== PASSAGE PROVIDED ==
Legend: A witch, or more likely a victim of a witch hunt, haunts the grounds. A woman with yellow eyes wearing a grey robe has been seen wandering the lower land of the mill. The yellow-eyed woman lived in a small log cabin below the mill when the land was heavily wooded and often flooded with groundwater. She sold homemade remedies and charms made from alligator parts (typically the teeth and claws). It seems people enjoyed her products and let her do her thing until a man was found slashed in the river. His friend, who was fishing with him, claimed the “witch” could summon supernatural, yellow-eyed alligators to do her bidding. He said he saw yellow eyes before his friend fell into the river and drowned. The slashes, which looked like wounds from a fishing knife, must be from the alligators. Sadly, no one questioned his story and the woman was drowned by a vigilante mob. There have been reports of glowing yellow eyes around the lower land of the mill since her death.

The Cellar

Legend: There is the sound of a woman weeping in the basement of The Haunted Mill. The sound has been heard over the years by those who work in the mill. The weeping is faint and the workers only hear it when the mill is deadly quiet. This event has no traceable origin or story associated with it. However, when the mill is silent, we have confirmed and recorded this weeping.

Blood Falls

Legend: Due to the amount of death in and surrounding the mill, supernatural forces warning people of the danger of the falls cause the water to look blood red. The waterfall, typically, looks ordinary. However, rumor has it that if you see the waterfall when it runs red, it is a death omen.

Psychotic Suspension Bridge
 
Legend: A white dog of unknown origins has been visiting people at the mill since it opened in 1997. The dog appears on the suspension bridge while patrons are touring the mill. Side note: Yes, there is a real suspension bridge in this haunted attraction. As you walk across the bridge, you can actually see the water flowing below. If that isn't bad enough, you also can feel the mist of Blood Falls blowing onto your face; these two attractions are just that close to each other. Combine Blood Falls and the Psychotic Suspension Bridge, throw in the darkness and the dog, and you're in for a freaky ride. The dog also hangs around the bonfire and eats leftover treats. The dog does not seem to age. It is only seen at night. The dog doesn’t photograph. The dog has been known to vanish into thin air. During the first year of operation, some guests actually claimed to have petted the enormous white dog.
===
== SUPPLIED ENTRIES ==
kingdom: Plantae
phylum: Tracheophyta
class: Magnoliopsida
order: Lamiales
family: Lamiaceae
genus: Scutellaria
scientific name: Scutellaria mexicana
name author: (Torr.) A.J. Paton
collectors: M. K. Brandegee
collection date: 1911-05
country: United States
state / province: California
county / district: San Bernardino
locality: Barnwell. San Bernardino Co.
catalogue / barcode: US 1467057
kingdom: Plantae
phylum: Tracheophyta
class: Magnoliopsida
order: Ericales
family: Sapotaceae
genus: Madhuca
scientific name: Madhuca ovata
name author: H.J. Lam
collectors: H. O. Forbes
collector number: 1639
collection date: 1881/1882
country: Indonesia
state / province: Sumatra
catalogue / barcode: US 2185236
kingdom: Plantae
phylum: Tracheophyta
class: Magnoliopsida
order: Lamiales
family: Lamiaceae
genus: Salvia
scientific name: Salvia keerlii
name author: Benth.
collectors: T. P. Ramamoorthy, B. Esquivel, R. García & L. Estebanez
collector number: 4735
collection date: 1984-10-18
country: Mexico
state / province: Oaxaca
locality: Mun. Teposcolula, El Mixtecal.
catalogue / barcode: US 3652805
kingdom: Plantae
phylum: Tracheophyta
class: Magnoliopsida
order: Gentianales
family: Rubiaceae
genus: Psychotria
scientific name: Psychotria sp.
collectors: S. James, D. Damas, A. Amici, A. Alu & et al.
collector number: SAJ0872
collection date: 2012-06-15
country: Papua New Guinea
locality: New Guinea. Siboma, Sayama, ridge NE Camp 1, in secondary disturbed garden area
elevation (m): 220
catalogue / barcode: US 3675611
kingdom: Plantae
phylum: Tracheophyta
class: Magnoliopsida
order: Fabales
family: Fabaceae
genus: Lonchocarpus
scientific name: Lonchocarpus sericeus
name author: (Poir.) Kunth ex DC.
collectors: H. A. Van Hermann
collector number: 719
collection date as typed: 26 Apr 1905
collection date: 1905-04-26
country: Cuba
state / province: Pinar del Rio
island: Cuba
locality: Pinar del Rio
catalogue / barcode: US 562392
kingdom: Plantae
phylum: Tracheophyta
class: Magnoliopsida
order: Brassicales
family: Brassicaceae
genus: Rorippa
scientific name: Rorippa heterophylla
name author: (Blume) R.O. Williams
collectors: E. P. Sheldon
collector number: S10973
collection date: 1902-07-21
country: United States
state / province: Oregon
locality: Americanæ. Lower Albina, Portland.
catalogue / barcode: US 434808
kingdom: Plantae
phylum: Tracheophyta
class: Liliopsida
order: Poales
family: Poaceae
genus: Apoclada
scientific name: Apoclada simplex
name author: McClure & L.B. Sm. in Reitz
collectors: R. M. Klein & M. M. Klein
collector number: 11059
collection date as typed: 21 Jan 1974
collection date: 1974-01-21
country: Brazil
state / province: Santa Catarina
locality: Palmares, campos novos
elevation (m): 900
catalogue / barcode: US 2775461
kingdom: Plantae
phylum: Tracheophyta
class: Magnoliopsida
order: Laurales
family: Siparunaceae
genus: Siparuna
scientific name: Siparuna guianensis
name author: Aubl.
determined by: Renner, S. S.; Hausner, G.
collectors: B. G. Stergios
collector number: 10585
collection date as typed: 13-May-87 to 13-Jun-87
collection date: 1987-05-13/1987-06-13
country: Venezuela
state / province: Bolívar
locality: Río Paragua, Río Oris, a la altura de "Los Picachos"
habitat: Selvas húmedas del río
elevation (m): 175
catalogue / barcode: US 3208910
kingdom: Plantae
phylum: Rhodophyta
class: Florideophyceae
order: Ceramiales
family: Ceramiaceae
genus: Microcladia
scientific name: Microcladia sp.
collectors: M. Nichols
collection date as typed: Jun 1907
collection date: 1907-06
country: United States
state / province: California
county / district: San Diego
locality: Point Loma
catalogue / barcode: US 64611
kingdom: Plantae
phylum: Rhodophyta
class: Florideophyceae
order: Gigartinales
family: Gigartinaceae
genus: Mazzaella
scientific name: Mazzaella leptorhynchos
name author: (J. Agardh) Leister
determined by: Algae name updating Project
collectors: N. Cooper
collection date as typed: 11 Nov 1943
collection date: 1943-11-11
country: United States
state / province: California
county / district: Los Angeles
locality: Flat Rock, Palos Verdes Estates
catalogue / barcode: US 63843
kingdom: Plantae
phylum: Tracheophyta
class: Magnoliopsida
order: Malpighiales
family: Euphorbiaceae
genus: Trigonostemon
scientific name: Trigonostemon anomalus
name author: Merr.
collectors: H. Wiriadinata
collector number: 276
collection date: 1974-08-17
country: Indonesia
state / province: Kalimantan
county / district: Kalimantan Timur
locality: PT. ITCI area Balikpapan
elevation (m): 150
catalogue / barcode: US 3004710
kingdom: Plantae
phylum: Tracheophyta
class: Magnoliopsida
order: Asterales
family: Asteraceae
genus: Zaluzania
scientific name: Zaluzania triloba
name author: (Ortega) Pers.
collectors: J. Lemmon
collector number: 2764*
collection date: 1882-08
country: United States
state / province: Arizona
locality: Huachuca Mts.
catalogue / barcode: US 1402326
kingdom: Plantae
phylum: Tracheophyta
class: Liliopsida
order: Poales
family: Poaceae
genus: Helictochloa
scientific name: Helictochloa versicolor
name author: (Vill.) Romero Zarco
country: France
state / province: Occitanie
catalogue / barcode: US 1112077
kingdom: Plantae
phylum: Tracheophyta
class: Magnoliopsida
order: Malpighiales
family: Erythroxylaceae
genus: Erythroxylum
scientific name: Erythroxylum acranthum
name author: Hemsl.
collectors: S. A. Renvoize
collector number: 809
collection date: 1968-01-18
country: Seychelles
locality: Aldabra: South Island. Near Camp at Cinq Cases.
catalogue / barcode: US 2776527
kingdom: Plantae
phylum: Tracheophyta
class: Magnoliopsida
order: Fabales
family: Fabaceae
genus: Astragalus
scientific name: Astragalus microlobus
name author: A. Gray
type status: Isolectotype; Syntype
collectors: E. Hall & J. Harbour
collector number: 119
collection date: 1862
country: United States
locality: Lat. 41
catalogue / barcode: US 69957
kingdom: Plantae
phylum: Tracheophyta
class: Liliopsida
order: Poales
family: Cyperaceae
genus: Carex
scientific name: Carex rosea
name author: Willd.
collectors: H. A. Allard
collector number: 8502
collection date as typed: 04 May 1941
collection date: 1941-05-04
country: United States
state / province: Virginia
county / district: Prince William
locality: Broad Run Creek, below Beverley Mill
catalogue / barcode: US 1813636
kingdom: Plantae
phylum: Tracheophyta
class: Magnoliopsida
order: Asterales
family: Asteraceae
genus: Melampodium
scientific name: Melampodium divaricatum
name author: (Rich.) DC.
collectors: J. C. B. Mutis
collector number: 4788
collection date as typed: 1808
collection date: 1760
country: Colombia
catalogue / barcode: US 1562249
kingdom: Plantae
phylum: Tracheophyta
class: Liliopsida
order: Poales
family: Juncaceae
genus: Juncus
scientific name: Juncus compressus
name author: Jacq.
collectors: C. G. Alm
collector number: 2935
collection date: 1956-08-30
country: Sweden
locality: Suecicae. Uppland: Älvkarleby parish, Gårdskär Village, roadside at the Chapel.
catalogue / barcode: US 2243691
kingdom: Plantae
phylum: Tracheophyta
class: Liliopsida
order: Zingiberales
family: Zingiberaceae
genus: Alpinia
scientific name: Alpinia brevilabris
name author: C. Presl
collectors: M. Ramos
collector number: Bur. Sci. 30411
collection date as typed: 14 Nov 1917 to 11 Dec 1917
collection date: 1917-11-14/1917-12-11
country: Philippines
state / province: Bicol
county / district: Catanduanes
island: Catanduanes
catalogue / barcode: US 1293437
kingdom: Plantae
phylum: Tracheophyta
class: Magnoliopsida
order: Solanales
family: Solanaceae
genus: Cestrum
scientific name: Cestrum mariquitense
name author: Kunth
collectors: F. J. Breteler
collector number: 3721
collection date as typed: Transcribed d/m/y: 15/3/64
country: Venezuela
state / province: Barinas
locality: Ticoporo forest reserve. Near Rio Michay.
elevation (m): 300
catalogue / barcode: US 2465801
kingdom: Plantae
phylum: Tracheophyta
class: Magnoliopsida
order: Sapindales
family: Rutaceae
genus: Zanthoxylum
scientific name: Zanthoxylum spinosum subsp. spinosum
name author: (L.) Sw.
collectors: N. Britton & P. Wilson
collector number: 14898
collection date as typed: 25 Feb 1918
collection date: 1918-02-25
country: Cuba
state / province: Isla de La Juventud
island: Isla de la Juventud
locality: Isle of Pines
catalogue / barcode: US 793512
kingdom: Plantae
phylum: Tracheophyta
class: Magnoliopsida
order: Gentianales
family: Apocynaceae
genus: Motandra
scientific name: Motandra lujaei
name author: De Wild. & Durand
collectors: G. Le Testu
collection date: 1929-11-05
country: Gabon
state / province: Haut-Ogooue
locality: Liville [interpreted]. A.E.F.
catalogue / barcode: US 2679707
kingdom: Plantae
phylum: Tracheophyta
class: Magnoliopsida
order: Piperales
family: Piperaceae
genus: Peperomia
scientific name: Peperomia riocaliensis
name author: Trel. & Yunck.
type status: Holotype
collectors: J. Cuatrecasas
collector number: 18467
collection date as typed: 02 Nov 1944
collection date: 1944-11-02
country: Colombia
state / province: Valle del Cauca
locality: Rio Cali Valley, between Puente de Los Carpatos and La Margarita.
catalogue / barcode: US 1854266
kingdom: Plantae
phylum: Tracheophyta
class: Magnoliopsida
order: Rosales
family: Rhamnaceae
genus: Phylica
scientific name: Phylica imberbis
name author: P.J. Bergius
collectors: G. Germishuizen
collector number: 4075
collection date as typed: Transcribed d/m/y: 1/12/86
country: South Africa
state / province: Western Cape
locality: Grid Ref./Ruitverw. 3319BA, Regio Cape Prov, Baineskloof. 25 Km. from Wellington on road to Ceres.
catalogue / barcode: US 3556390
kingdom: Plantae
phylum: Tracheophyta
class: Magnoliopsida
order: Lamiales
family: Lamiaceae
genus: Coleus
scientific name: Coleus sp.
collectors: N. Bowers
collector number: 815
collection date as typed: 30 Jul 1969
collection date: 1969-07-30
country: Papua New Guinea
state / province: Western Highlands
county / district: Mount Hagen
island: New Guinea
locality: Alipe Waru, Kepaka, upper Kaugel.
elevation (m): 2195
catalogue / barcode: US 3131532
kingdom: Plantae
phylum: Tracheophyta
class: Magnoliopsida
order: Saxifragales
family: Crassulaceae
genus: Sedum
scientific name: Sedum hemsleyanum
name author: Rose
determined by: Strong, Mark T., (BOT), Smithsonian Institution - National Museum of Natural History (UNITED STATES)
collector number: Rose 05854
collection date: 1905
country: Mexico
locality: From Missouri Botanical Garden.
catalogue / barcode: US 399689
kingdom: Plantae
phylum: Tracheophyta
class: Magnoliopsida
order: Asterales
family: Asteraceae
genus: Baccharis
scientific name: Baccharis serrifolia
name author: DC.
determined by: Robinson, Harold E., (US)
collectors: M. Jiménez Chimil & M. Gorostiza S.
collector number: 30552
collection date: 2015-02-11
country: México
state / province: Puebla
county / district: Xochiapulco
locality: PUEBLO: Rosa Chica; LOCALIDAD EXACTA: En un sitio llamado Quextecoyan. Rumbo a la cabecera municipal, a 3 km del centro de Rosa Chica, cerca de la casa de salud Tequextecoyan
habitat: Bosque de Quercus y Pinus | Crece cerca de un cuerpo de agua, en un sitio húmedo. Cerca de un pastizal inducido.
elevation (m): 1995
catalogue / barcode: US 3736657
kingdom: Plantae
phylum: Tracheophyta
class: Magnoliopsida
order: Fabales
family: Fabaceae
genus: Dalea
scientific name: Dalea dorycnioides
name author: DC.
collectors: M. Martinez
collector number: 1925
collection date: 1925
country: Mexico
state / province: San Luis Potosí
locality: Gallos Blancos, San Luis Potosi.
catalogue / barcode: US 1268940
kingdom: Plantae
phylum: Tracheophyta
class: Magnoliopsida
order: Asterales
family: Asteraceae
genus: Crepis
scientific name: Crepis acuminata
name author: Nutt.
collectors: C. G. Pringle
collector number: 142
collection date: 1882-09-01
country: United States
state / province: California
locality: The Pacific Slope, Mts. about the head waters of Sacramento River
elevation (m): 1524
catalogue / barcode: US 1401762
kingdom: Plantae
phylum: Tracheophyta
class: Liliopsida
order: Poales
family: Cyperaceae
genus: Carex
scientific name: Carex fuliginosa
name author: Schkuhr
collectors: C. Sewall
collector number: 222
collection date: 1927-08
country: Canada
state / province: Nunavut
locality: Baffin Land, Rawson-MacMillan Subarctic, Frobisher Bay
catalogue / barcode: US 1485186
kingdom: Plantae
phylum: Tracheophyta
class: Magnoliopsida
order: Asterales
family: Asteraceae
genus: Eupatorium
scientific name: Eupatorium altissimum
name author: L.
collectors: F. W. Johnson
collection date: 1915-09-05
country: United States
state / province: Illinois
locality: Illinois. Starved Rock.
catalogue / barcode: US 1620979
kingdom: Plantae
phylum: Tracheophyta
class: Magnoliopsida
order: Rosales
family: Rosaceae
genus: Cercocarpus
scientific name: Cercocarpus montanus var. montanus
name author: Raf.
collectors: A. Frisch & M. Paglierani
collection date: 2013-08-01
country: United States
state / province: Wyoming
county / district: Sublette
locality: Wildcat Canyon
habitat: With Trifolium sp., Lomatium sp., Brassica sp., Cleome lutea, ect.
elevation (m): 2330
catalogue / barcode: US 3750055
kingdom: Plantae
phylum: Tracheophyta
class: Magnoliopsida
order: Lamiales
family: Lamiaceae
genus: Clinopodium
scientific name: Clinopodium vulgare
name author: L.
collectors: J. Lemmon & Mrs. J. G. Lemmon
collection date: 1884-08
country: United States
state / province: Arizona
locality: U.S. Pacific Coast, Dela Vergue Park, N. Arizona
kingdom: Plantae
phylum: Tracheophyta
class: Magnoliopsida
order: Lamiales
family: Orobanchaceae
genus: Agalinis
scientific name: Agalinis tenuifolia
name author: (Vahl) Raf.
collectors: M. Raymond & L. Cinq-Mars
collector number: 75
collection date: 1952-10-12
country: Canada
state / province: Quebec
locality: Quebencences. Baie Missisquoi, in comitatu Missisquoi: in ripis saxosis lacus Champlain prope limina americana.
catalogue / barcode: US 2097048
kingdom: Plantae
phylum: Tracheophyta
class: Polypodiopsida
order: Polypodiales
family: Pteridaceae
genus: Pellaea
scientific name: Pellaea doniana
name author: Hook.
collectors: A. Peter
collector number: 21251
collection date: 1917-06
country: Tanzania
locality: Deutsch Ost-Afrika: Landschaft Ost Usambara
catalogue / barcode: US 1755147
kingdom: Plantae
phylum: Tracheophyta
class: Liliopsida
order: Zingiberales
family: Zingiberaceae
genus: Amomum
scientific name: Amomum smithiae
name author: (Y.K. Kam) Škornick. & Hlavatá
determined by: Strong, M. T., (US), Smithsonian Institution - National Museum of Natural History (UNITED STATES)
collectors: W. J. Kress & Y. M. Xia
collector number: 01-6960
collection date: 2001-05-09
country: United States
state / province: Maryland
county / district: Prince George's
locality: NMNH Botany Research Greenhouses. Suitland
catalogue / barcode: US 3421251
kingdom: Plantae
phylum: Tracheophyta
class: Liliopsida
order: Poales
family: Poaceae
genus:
===
_WHAT IS BEING ASKED_
Rewrite the paragraph in the haunted mill legends that begins "Legend: A white dog of unknown origins" as a bulleted list that keeps its main facts.

_WRITTEN ANSWER_
- A white dog of unknown origin has visited people at the mill since the attraction opened in 1997.
- It appears on the suspension bridge while patrons tour the mill.
- The suspension bridge is real: visitors can see water flowing below and feel mist from Blood Falls, which is very close by.
- The bridge, Blood Falls, the darkness and the dog together make for a frightening experience.
- The dog also hangs around the bonfire and eats leftover treats.
- It does not seem to age and is seen only at night.
- It does not show up in photographs and has been known to vanish into thin air.
- During the first year of operation, some guests claimed to have petted the enormous white dog.